Exercise details: Reproduce verbatim the data below, from its first line through the line containing "Report: 12:09", with that line included.

Data extract:
════════════════

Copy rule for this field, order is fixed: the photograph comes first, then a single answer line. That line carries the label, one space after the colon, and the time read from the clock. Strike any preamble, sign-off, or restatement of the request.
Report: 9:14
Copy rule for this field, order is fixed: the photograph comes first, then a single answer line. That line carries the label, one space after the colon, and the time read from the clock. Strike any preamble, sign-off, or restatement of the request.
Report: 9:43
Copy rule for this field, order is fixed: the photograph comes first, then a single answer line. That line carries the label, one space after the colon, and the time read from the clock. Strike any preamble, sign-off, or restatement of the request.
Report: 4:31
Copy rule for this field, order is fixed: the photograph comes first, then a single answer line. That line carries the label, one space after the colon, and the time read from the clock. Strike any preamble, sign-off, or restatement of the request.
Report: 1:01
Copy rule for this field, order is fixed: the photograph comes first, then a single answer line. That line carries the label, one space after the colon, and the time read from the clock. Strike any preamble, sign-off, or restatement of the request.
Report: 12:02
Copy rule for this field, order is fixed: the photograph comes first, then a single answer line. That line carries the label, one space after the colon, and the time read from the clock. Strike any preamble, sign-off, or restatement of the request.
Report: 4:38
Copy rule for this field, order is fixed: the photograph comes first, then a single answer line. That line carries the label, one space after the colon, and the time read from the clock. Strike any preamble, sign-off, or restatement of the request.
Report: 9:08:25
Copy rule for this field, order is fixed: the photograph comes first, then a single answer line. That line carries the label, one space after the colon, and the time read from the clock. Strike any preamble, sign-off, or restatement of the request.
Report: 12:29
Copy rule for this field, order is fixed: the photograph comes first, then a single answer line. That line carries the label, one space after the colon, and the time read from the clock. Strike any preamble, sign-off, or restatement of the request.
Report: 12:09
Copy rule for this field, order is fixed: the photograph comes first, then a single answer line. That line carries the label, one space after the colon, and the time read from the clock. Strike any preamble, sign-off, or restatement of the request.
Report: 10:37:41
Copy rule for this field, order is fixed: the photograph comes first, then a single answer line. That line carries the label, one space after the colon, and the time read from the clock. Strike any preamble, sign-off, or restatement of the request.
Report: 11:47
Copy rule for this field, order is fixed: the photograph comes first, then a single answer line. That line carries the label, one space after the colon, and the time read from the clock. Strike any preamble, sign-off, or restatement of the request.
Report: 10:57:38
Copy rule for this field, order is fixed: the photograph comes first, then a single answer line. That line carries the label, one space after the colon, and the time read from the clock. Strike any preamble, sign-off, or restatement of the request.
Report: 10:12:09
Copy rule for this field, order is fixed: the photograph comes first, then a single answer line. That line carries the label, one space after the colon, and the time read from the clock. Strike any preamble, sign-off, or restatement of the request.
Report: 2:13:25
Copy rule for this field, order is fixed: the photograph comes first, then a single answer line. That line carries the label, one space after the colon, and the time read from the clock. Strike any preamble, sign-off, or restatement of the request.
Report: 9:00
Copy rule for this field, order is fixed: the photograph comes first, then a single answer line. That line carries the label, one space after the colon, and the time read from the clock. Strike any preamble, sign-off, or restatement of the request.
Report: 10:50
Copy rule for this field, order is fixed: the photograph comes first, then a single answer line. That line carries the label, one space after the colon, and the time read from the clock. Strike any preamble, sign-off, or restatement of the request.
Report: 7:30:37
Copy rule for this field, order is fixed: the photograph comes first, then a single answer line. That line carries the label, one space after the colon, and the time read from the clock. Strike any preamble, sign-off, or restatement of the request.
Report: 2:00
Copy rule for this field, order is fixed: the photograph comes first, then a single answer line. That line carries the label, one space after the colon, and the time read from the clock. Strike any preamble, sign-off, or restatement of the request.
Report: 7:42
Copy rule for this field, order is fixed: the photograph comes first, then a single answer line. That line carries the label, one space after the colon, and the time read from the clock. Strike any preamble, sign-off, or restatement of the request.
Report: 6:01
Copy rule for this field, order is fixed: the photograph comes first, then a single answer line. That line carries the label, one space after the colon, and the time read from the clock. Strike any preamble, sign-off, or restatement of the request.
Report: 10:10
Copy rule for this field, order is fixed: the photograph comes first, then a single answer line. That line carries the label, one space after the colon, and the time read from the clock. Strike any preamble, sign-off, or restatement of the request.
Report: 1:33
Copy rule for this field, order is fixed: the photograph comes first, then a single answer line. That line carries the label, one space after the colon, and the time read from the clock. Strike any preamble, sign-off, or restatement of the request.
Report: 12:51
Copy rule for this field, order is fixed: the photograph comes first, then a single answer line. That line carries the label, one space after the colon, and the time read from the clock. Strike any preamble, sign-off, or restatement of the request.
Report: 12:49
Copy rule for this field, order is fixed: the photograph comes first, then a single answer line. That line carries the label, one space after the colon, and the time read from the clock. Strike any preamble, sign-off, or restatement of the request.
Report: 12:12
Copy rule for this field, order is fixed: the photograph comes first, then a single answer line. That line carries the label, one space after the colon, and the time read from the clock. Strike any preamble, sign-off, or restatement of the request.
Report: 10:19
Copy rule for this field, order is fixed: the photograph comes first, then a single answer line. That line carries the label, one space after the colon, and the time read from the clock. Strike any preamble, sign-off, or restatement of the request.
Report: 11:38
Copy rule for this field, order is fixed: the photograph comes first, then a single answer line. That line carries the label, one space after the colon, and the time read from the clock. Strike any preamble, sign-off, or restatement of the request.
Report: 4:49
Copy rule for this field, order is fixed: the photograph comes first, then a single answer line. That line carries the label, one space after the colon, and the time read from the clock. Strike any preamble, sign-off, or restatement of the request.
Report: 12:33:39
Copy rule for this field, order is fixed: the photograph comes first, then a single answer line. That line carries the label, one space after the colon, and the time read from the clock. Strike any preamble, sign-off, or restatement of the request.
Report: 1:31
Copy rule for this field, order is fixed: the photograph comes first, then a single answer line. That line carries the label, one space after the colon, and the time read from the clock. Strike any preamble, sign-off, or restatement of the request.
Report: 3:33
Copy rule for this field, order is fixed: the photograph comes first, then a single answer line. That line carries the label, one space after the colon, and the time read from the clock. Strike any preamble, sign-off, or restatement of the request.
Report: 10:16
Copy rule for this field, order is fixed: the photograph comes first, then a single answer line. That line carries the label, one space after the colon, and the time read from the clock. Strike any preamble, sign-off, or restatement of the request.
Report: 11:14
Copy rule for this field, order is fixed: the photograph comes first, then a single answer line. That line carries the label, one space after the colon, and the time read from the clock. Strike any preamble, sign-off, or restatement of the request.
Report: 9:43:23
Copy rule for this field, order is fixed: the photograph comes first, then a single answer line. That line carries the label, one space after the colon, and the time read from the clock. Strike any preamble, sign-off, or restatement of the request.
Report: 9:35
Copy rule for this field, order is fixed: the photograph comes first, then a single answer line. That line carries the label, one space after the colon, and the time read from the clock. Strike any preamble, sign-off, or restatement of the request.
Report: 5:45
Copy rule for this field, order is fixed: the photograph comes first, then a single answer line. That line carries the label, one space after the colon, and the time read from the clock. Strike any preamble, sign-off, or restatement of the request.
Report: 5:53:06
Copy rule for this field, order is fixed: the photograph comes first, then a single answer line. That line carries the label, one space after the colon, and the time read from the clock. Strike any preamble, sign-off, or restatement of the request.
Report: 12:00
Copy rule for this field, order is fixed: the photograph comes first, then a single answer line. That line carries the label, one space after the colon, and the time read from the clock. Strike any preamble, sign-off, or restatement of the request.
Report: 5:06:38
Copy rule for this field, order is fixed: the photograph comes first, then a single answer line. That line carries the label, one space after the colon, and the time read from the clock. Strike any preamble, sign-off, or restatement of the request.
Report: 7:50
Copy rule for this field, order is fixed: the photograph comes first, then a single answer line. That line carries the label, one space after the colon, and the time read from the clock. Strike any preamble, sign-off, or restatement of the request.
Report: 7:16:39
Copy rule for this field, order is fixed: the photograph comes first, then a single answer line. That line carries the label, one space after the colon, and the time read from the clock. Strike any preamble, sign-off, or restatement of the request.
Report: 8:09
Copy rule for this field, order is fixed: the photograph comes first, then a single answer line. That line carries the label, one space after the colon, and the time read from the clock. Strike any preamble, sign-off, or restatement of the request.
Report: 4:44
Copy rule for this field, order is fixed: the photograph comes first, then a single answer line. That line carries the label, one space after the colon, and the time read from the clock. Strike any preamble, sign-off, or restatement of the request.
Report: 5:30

════════════════

Written answer:
Copy rule for this field, order is fixed: the photograph comes first, then a single answer line. That line carries the label, one space after the colon, and the time read from the clock. Strike any preamble, sign-off, or restatement of the request.
Report: 9:14
Copy rule for this field, order is fixed: the photograph comes first, then a single answer line. That line carries the label, one space after the colon, and the time read from the clock. Strike any preamble, sign-off, or restatement of the request.
Report: 9:43
Copy rule for this field, order is fixed: the photograph comes first, then a single answer line. That line carries the label, one space after the colon, and the time read from the clock. Strike any preamble, sign-off, or restatement of the request.
Report: 4:31
Copy rule for this field, order is fixed: the photograph comes first, then a single answer line. That line carries the label, one space after the colon, and the time read from the clock. Strike any preamble, sign-off, or restatement of the request.
Report: 1:01
Copy rule for this field, order is fixed: the photograph comes first, then a single answer line. That line carries the label, one space after the colon, and the time read from the clock. Strike any preamble, sign-off, or restatement of the request.
Report: 12:02
Copy rule for this field, order is fixed: the photograph comes first, then a single answer line. That line carries the label, one space after the colon, and the time read from the clock. Strike any preamble, sign-off, or restatement of the request.
Report: 4:38
Copy rule for this field, order is fixed: the photograph comes first, then a single answer line. That line carries the label, one space after the colon, and the time read from the clock. Strike any preamble, sign-off, or restatement of the request.
Report: 9:08:25
Copy rule for this field, order is fixed: the photograph comes first, then a single answer line. That line carries the label, one space after the colon, and the time read from the clock. Strike any preamble, sign-off, or restatement of the request.
Report: 12:29
Copy rule for this field, order is fixed: the photograph comes first, then a single answer line. That line carries the label, one space after the colon, and the time read from the clock. Strike any preamble, sign-off, or restatement of the request.
Report: 12:09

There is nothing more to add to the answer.